Because God knows all, he knows not only everything that happens but everything that ever will happen. He therefore knows what we are going to do throughout our lives, and he knows long before we do anything, whether we are saved or ultimately lost, whether we are destined for heaven or the other place. Now if something is known before it happens, then it's predetermined. God's knowledge of everything from the start of time, means everything is predetermined.

Consequently nothing we do, or fail to do, can possibly affect whether we make it to heaven or not. We may not know whether we're predetermined for salvation or damnation, but we certainly can't do anything about it – either way.

This view received its fullest expression in James Hogg’s The Private Memoirs and Confessions of a Justified Sinner in which the protagonist learns that he is one of the Elect, and can therefore do whatever he likes including commit murders and other heinous offences, because he’s bound to be saved anyway.

Many Calvinists argue that this is a travesty of their view, but hey, they would, wouldn’t they?

Anyway, the point is that the Pope refuses point blank to issue any kind of apology for the abuse scandals now rocking the Church. Instead, he attacks the media for their frenzy in trying to undermine his credibility.

You can see his point. The Pope’s neighbour, Italy’s revered Prime Minister, Silvio Berlusconi, feels the same about the media. He denounces them for their vicious and unfounded attacks against him.
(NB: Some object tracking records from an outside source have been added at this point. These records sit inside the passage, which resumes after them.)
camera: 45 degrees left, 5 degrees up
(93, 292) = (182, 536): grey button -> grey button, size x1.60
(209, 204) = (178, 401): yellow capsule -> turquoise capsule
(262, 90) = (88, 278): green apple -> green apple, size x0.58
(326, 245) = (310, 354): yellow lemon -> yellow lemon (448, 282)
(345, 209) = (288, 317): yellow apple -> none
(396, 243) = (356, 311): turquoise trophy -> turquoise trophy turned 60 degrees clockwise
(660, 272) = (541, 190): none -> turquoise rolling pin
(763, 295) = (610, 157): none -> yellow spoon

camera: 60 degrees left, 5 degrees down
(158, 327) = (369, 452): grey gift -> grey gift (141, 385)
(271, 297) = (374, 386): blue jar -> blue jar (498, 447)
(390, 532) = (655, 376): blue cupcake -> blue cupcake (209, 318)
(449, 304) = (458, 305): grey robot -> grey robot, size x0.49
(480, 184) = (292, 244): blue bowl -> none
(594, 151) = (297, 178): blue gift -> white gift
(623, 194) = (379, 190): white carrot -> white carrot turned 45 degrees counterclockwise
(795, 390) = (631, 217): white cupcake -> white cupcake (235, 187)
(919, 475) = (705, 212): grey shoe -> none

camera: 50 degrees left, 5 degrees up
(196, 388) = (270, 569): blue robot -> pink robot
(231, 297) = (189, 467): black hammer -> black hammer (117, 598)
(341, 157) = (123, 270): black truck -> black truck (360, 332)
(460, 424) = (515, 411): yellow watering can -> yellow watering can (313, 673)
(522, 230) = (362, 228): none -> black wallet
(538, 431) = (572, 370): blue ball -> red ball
Some parts of the media have alleged, for example, that the fact that British lawyer David Mills has been found guilty of accepting a bribe from Berlusconi suggests that Berlusconi must be guilty of having paid it. Extraordinary, isn’t it, the way people sometimes leap to conclusions on the scantiest of evidence?
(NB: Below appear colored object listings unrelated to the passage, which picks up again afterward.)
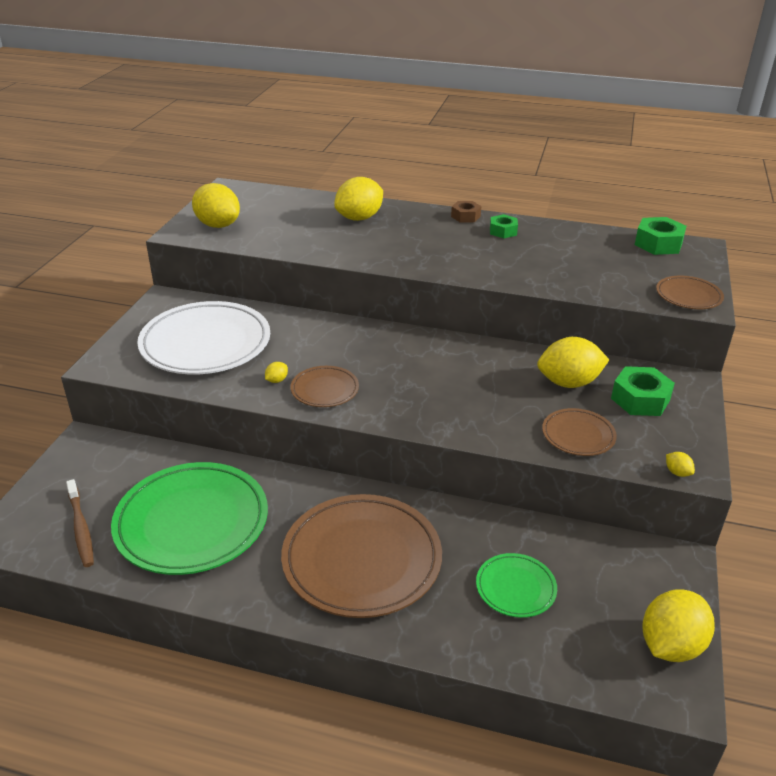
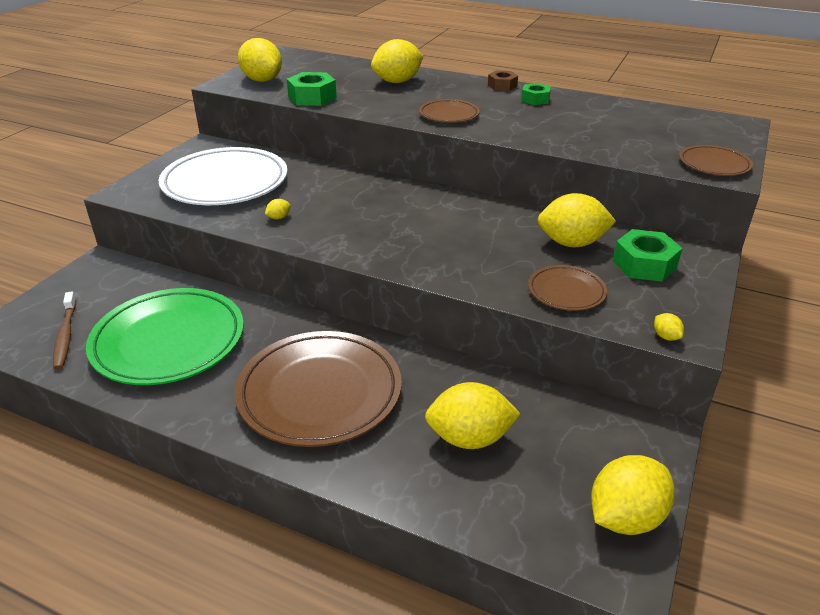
camera: 10 degrees right, 0 degrees up
(325, 389) = (321, 229): brown plate -> brown plate (449, 115)
(515, 588) = (469, 438): green plate -> yellow lemon
(658, 244) = (695, 118): green nut -> green nut (312, 97)

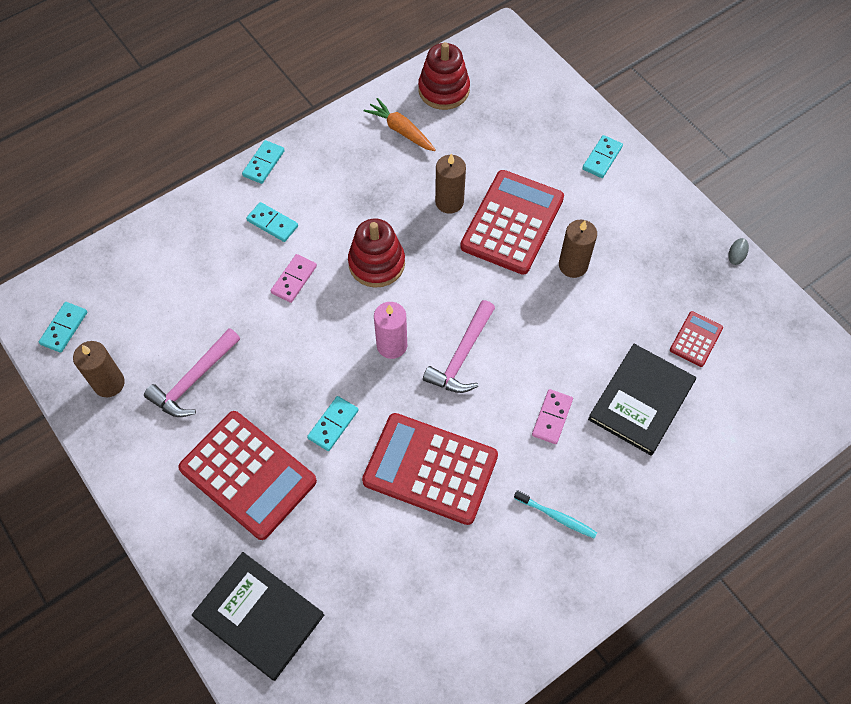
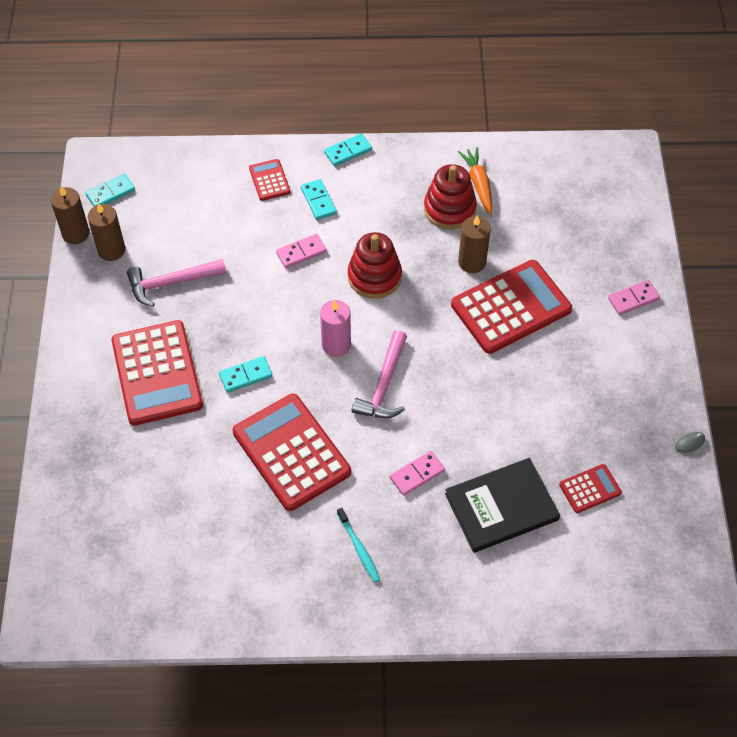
camera: 35 degrees right, 5 degrees down
(212, 229) = (269, 180): none -> red calculator
(259, 616) = (88, 475): black book -> none
(444, 90) = (541, 170): red stacking toy -> red stacking toy (449, 209)
(462, 356) = (384, 385): pink hammer -> pink hammer turned 45 degrees counterclockwise
(573, 265) = (533, 370): brown candle -> brown candle (75, 233)
(602, 158) = (633, 299): turquoise domino -> pink domino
So the Pope may have every reason for complaining of persecution by the media. Nevertheless, it’s hard to see in his behaviour either contritio cordis or confessio oris. The latter, you might think, could take the form of an apology, of the kind so many other Church leaders have been issuing lately.

Instead the papal position seems to be that the Church is above question, that because it is the Church, it speaks for God and deserves respect, whatever it or its servants may have done.

Now doesn’t that sound like the Confessions of a Justified Sinner?

Could it be that the Catholic Church has been infiltrated at the highest level by Protestants?

But let’s pursue this further. The Protestant Anglican Communion is torn at the moment between liberals who favour the ordination of gay priests and traditionalists who oppose this as unspeakable blasphemy.

A lot of the recent scandals concern Catholic priests abusing boys. So in not denouncing them, isn’t Benedict in effect condoning a gay priesthood?

Now the liberal Anglicans aren't keen on the abuse but they'd certainly go along with the tolerance of a gay priesthood. Doesn't this suggest that the views of liberal Anglicanism may have taken over the very top of the Catholic Church?

Now that would be a turn-up for the books, wouldn’t it? Imagine what Henry VIII, who founded the Anglican Communion in his celebrated split from Rome, might have thought. And doesn’t this just put into the shade all the trivial little conspiracies that Dan Brown makes his millions exposing?

So the question for Easter 2010 has to be: is Benedict XVI a closet liberal Anglican?

Just remember: you read it here first.